Hong Kong billionaire Li Ka-shing’s Cheung Kong Infrastructure (CKI) raised $1.2 billion from the sale of an upsized perpetual bond on Monday, taking advantage of investors' ongoing search for yield at a time when Treasuries remain stuck near 50-year lows.
The fact that fixed-income analysts described the deal structure as "issuer friendly" appears to have had little impact on the scores of private banking investors who like perpetual bonds by strong investment grade names. As a result, the order book closed at the $2.6 billion level, prompting the issuer to raise the deal size from $1 billion to $1.2 billion.
Proceeds are being used to repay a $1 billion 6.625% perpetual bond that has a call option in March 2016. However, analysts believe CKI is unlikely to call the new perpetual, non-call five offering since it has a fixed-for-life structure rather than the traditional cliff structure, with a coupon step-up in year five.
This makes the BBB rated deal very attractive from CKI’s point of view, as it has been able to lock in ultra-low funding. However, because the company has no incentive to call the bonds, investors could end up holding the asset in perpetuity.
What appears to be a high yield at a time of ultra low Treasury rates may not look quite so attractive if rates start rising as the Federal Reserve still hopes they will.
There is also no doubt the deal benefited from rarity value, with the Greater China primary market unusually quiet as borrowers re-finance their dollar-denominated debt in China's domestic bond market.

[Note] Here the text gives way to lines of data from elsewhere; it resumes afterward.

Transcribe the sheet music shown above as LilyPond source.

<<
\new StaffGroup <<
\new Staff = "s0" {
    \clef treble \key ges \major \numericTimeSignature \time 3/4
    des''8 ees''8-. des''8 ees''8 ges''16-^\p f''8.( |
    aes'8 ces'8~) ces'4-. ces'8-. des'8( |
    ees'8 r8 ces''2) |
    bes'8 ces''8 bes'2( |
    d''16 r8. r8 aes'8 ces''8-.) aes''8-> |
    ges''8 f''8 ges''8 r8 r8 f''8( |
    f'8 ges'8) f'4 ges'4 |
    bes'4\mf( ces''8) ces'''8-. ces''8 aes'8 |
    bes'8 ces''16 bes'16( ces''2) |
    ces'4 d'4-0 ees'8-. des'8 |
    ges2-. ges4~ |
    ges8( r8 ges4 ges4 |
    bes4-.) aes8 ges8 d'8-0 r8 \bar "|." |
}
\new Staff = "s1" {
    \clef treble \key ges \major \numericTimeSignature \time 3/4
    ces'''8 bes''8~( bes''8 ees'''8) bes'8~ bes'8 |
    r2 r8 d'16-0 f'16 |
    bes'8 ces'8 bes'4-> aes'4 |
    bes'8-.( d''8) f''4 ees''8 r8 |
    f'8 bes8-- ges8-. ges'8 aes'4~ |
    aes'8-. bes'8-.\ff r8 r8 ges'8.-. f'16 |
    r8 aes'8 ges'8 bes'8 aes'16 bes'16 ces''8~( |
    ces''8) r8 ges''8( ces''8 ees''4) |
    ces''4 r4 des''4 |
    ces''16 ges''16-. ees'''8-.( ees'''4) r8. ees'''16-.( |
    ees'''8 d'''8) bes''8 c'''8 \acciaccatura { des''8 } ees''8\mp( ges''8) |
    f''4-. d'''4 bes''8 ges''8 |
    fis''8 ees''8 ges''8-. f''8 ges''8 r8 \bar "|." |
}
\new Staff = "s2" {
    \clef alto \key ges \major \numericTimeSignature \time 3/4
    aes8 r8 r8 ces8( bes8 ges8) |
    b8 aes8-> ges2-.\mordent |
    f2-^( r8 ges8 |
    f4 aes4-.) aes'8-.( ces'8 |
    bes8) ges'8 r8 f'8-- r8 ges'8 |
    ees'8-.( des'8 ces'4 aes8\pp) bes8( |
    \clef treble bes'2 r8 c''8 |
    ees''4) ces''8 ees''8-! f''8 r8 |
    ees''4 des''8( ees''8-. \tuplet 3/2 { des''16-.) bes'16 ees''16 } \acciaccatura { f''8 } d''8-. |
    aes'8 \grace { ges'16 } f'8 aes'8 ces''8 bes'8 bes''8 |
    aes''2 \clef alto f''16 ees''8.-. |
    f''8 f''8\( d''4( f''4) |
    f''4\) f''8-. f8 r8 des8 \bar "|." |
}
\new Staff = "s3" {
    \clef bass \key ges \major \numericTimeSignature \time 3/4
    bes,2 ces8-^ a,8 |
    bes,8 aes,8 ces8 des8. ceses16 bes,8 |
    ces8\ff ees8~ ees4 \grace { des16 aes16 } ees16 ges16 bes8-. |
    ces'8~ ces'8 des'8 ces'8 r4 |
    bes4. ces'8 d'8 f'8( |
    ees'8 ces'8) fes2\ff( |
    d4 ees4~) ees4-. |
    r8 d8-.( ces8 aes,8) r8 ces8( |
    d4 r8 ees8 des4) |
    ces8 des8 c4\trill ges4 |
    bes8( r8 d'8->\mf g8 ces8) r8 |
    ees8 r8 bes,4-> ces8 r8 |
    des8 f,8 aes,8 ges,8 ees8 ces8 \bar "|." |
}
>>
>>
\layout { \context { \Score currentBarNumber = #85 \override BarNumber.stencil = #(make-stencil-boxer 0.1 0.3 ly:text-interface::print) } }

The bookrunners started marketing the deal on Monday with initial guidance of 6%, before tightening it by some 12.5bp to 5.875%. Final pricing of the perpetual bonds was settled at 5.875%.
“The company was very happy with the pricing of this transaction as the coupon rate is lower than their last deal,” said a source. “Investors were comforted by the fact that they are such a household name.”
“This is a name people want to own in their portfolios and it's helped to reopen the primary market in the region,” the source added.
In terms of comparables, Cheung Kong has an unrated 5.375% 2049 deal with a call option in January 2018. This was trading on a yield to call of 5.22% on Monday.
Hutchison Whampoa also has a 6% subordinated perpetual with a call option in May 2017. This was trading on a yield to call of 2.8% on Monday.
Most of the Hong Kong and Greater China perpetual universe is trading well below 6%, which makes the headline yield of CKI's new deal all the more enticing.
The company initially planned to redeem its $1 billion 2010 bonds last year, but did not launch the buyback due to poor market condition at that time, according to people familiar with the company.
In a research note, rating agency Standard & Poor's said the latest hybrid securities have intermediate equity content. It said it will treat 50% of the principal as equity and 50% of the distributions as dividends in its financial ratio calculations.
In a statement to the Hong Kong stock exchange, CKI company secretary, Eirene Yeung, said it plans to use the proceeds to purchase new shares to be issued by the company. The proceeds from the issuance of new shares will be used to repurchase the outstanding $1 billion 6.625% bond
Deutsche Bank was sole global coordinator with HSBC and JP Morgan as joint bookrunners.